_What needs to be done_: Filter the entries for the word "以及建立及共用磁碟區的程序". Copy each line in which it occurs.
[[ Available data open ]]
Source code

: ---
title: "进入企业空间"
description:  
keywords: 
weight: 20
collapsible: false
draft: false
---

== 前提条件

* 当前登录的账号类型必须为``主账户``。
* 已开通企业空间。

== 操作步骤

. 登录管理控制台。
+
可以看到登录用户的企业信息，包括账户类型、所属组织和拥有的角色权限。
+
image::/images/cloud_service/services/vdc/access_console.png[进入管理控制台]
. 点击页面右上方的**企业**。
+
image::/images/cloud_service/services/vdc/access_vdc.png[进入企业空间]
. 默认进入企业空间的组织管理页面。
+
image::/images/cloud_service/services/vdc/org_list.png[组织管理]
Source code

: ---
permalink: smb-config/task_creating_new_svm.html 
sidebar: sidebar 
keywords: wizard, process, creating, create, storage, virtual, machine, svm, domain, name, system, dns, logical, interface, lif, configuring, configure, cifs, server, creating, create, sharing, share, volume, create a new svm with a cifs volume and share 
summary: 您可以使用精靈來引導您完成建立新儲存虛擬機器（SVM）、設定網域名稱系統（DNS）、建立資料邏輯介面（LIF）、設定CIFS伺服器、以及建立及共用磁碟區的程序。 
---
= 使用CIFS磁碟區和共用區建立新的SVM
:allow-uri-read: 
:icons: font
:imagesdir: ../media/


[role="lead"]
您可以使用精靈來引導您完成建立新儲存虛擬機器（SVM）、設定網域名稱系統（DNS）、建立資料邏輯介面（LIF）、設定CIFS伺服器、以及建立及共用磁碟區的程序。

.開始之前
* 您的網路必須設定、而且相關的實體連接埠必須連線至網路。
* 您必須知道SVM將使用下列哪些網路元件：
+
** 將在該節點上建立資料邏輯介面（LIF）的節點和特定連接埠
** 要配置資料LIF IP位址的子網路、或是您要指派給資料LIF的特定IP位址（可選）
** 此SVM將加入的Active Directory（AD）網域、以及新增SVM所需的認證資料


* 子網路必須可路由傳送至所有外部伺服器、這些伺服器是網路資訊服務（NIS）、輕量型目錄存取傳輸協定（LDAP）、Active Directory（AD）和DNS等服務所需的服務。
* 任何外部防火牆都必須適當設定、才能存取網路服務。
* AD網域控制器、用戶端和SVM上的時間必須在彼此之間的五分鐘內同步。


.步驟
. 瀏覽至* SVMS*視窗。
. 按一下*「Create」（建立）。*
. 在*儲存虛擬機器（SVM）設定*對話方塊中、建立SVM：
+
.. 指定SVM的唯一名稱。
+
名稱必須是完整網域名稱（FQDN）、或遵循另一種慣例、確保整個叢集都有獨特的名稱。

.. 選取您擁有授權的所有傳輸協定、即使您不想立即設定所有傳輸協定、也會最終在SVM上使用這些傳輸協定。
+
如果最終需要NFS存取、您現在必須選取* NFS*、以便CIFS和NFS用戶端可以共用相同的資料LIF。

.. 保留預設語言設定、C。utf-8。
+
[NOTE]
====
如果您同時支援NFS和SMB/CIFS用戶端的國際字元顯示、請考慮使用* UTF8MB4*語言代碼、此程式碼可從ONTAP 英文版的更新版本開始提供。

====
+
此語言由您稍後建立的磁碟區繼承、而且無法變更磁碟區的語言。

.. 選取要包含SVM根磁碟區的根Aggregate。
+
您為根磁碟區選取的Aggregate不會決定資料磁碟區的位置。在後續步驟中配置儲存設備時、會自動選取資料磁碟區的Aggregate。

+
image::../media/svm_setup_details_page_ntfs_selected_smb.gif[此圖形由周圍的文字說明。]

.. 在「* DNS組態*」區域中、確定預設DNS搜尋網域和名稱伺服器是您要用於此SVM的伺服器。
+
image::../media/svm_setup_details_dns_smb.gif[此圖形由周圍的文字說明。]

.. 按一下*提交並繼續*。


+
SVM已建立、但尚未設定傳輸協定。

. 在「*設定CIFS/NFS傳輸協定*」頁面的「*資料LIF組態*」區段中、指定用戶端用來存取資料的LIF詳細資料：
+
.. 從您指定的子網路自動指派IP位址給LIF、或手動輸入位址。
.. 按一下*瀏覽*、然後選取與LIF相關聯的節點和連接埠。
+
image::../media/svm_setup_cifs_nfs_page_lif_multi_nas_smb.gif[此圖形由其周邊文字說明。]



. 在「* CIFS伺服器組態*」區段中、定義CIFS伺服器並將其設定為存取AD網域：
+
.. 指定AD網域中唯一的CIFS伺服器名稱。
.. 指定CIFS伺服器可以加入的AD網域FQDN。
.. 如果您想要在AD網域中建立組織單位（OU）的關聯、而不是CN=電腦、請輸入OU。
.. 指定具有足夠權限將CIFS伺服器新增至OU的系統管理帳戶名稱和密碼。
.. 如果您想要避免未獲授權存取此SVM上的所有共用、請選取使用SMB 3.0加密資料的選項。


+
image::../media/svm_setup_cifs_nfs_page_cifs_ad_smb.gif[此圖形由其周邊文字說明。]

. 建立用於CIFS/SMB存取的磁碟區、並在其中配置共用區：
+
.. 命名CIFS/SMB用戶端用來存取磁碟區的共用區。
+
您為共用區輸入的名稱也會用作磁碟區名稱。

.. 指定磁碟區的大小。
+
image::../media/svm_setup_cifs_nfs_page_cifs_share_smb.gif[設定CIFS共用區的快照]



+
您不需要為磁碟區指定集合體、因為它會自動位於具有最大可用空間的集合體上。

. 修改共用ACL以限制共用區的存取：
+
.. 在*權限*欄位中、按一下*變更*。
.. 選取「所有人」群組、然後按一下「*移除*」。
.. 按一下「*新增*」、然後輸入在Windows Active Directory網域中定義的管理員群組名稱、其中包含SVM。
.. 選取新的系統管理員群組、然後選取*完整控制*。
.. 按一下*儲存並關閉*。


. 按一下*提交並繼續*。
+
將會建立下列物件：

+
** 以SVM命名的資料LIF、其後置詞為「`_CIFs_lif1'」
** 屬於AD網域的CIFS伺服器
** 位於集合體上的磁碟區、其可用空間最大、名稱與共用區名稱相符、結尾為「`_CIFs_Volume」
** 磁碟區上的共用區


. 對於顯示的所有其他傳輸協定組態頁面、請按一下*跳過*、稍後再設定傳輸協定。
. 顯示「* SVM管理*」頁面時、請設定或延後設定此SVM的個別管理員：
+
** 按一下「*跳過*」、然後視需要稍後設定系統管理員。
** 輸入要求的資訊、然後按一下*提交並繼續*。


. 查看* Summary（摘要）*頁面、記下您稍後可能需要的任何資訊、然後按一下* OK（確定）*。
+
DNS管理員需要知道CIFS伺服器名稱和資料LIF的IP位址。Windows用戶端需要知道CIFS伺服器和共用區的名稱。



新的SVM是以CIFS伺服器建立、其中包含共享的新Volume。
[[ Available data closed ]]
_Output for this task_:
summary: 您可以使用精靈來引導您完成建立新儲存虛擬機器（SVM）、設定網域名稱系統（DNS）、建立資料邏輯介面（LIF）、設定CIFS伺服器、以及建立及共用磁碟區的程序。 
您可以使用精靈來引導您完成建立新儲存虛擬機器（SVM）、設定網域名稱系統（DNS）、建立資料邏輯介面（LIF）、設定CIFS伺服器、以及建立及共用磁碟區的程序。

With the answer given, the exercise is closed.